When two dimensional objects are drawn on a flat surface, they can be represented in one of two ways: first angle or third angle projection. In first angle projection, the object is drawn as seen from the front, with all views arranged around it. Third angle projection is the opposite – the object is drawn as seen from the back, with all views arranged around it.
So, what’s the difference between these two methods? First, let’s take a look at an example:
Here we have a simple cube. If we were to draw this in first angle projection, it would look like this:
As you can see, the front view (which is technically called the top view) is placed directly above the object. The other views are then placed around it, with the right side view to the right of the object, and so on.
In third angle projection, the cube would look like this:
As you can see, the back view (which is technically called the bottom view) is placed directly below the object. The other views are then placed around it, with the right side view to the left of the object, and so on.
So what’s the difference between these two methods? Well, first angle projection is used mainly in Europe, while third angle projection is used mainly in America. There are also some subtle differences in how the objects are drawn – in first angle projection, hidden lines are usually drawn in dashed lines, while in third angle projection, they are usually drawn in dotted lines. However, these differences are not absolute – both first and third angle projection can be used with either dashed or dotted hidden lines.
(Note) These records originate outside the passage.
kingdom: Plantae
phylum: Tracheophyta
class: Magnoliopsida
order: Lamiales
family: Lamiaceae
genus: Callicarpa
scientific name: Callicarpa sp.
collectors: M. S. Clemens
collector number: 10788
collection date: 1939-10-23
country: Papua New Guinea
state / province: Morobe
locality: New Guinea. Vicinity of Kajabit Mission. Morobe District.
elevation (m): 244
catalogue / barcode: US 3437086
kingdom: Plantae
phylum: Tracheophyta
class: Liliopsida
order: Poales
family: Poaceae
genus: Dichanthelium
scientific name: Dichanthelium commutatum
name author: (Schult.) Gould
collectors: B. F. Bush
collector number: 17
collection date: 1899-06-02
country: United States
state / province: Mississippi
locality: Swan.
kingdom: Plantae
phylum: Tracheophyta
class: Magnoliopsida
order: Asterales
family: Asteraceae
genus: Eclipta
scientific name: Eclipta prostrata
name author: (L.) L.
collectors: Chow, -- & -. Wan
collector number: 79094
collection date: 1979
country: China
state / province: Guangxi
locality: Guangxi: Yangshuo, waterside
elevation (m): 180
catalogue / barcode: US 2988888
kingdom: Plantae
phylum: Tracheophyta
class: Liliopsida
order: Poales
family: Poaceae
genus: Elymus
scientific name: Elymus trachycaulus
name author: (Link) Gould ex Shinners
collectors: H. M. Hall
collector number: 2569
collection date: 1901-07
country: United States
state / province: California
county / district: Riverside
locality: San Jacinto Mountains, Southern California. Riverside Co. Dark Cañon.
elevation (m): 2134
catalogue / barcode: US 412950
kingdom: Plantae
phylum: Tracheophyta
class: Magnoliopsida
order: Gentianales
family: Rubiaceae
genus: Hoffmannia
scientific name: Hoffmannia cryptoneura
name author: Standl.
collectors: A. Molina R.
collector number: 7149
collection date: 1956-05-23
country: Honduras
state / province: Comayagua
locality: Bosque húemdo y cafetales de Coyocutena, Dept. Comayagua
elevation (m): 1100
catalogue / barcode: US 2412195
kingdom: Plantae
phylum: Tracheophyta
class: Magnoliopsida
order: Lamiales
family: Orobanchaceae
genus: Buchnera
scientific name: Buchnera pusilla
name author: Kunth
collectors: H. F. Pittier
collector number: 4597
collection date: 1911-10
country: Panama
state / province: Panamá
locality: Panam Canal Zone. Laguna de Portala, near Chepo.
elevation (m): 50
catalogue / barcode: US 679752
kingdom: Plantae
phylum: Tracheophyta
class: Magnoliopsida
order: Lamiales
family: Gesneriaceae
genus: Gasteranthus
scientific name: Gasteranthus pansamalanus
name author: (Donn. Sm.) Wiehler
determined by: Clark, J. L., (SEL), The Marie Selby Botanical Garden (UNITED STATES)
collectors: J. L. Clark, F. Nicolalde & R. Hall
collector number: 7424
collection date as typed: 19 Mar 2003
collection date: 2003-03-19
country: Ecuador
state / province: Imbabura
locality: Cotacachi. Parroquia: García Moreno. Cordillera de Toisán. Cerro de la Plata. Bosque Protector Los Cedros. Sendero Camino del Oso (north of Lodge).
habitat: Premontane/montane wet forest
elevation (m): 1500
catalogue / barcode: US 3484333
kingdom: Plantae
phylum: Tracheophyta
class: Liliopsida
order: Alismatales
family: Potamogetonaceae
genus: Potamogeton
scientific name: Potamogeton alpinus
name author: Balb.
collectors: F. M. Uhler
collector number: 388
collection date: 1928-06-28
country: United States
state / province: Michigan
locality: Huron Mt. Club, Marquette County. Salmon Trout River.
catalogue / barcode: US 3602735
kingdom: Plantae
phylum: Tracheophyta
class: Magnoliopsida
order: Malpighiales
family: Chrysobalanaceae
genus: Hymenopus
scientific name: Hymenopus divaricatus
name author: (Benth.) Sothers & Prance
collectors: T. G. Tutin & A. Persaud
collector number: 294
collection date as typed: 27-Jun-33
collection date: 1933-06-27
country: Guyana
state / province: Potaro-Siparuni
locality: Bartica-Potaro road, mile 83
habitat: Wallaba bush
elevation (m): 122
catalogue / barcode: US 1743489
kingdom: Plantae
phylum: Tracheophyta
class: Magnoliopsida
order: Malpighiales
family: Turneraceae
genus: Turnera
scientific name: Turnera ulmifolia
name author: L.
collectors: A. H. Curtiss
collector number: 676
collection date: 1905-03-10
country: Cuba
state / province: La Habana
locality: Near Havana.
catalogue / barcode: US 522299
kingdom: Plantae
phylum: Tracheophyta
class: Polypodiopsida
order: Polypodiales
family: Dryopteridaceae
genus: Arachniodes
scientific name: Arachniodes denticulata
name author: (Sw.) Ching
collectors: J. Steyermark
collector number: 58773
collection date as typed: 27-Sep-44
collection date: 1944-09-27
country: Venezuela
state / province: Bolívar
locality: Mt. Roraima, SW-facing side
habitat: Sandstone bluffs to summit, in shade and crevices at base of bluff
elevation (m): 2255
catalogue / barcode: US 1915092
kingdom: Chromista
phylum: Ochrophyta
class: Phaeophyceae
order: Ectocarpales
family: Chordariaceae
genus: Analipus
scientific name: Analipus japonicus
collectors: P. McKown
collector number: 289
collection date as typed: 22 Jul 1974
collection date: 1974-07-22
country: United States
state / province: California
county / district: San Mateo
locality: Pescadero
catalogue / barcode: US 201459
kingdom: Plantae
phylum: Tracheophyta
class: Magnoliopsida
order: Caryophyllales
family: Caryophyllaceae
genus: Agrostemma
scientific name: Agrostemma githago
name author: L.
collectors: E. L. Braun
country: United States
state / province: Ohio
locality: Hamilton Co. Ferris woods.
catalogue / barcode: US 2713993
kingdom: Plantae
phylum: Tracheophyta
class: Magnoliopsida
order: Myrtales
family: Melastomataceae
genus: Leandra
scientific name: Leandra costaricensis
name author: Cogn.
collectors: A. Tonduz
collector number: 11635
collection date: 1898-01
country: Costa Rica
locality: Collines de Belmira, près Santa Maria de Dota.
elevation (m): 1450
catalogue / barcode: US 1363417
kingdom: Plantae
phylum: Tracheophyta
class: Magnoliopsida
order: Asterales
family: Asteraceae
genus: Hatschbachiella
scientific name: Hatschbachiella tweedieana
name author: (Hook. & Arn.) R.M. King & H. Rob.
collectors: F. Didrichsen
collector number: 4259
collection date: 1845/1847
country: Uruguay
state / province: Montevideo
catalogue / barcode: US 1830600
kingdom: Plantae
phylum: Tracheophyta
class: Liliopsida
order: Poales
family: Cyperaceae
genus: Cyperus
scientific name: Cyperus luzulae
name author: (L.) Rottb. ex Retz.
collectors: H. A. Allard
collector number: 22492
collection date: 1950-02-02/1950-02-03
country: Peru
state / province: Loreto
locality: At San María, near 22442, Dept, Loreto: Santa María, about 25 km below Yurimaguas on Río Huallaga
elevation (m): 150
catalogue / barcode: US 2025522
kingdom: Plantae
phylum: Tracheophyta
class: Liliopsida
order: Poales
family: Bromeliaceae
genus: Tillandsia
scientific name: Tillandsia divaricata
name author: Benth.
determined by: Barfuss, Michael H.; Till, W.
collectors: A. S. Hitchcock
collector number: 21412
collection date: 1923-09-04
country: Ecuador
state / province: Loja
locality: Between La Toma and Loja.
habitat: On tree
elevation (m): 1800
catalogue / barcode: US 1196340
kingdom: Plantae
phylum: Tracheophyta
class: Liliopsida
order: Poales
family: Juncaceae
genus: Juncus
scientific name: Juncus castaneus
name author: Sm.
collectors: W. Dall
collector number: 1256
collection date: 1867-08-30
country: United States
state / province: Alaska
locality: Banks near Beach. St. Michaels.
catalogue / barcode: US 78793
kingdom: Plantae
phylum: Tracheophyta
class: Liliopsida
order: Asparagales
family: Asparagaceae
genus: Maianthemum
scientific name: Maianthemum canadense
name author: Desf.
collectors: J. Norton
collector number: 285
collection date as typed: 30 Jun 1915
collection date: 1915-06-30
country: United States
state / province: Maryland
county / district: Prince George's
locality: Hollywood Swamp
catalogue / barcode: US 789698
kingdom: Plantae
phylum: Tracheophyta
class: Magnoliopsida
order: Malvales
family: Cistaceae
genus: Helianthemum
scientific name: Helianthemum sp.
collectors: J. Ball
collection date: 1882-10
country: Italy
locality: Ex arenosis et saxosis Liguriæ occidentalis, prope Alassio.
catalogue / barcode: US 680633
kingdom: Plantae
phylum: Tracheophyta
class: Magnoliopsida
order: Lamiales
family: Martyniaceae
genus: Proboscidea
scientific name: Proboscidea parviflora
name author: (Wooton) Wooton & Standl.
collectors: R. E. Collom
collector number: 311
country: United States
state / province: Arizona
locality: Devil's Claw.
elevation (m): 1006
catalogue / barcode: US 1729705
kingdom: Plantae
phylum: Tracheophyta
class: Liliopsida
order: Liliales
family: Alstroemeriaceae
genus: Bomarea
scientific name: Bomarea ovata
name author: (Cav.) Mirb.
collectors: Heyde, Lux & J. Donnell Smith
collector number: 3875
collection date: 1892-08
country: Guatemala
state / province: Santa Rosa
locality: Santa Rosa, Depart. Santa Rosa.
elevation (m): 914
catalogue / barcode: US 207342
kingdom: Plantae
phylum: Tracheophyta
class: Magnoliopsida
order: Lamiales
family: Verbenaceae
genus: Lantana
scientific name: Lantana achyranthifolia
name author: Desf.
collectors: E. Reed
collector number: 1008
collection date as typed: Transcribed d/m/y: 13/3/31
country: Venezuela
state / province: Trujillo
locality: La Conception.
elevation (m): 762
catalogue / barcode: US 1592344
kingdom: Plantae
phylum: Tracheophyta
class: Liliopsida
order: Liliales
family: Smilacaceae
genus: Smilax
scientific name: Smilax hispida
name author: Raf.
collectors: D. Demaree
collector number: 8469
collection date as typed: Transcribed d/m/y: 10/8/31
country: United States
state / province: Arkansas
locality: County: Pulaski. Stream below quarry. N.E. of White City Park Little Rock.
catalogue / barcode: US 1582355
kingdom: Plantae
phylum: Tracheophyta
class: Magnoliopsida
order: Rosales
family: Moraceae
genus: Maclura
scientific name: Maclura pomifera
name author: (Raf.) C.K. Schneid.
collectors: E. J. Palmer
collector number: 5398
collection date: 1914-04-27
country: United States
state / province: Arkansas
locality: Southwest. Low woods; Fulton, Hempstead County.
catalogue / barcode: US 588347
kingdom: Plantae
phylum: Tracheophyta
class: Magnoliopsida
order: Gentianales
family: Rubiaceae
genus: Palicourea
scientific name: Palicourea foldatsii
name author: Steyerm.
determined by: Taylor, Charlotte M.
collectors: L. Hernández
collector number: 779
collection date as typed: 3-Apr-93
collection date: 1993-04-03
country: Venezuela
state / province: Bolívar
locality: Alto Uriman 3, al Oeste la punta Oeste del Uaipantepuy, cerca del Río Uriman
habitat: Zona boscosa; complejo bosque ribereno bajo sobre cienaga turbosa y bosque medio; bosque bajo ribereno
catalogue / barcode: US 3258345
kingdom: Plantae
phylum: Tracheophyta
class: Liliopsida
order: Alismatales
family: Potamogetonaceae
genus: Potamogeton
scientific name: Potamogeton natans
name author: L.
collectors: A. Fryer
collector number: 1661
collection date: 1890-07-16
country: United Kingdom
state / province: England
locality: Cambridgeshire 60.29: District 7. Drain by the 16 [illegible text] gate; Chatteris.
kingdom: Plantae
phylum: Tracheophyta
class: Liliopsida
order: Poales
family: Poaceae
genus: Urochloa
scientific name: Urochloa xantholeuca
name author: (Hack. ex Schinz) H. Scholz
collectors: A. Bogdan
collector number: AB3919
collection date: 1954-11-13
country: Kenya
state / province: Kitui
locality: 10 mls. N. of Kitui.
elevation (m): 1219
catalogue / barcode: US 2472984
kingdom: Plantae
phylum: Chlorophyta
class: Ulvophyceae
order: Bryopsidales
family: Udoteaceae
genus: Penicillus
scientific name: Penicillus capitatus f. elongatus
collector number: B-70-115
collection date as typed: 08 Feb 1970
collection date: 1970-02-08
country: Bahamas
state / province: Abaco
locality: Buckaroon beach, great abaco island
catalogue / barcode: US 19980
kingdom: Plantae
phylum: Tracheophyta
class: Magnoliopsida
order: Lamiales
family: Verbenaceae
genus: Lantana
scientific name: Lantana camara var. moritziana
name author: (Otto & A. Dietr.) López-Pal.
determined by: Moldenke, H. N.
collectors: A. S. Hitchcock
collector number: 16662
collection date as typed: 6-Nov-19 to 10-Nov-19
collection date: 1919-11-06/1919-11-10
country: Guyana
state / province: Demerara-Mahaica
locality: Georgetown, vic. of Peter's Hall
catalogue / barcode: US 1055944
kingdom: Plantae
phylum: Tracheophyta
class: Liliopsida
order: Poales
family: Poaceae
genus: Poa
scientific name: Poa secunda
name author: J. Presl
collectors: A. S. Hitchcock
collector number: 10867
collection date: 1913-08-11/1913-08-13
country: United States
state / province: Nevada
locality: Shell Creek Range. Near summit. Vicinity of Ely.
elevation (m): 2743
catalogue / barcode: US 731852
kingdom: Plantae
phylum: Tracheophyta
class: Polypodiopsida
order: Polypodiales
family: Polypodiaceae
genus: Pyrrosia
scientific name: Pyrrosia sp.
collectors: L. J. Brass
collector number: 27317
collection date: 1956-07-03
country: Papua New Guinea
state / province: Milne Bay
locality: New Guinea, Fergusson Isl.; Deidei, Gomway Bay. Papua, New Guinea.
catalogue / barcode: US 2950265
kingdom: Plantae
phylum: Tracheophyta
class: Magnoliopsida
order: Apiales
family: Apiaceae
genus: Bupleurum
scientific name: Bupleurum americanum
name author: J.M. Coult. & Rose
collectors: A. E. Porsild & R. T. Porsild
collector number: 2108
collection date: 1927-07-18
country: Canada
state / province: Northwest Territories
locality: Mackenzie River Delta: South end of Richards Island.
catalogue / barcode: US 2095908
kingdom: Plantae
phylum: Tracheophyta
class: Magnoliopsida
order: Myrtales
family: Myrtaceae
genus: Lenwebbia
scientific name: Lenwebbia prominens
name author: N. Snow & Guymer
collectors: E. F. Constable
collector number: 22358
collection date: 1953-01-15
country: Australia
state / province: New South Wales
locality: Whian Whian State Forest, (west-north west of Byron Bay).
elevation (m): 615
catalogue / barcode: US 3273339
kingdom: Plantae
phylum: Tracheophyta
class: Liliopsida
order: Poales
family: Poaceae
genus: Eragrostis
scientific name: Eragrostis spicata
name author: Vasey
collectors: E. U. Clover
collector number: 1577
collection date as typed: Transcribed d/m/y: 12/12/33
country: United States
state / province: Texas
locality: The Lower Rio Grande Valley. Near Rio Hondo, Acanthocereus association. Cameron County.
In the end, which method you choose depends on personal preference – there is no right or wrong way to draw an object. Both methods produce accurate and useful drawings that convey all of the information needed for proper interpretation. So if you’re unsure about how to proceed when drawing a two dimensional object, don’t worry – there’s no ‘right’ answer! Just pick whichever method seems most comfortable to you and go from there.
Do you have any questions about first angle or third angle projection? Let us know in the comments!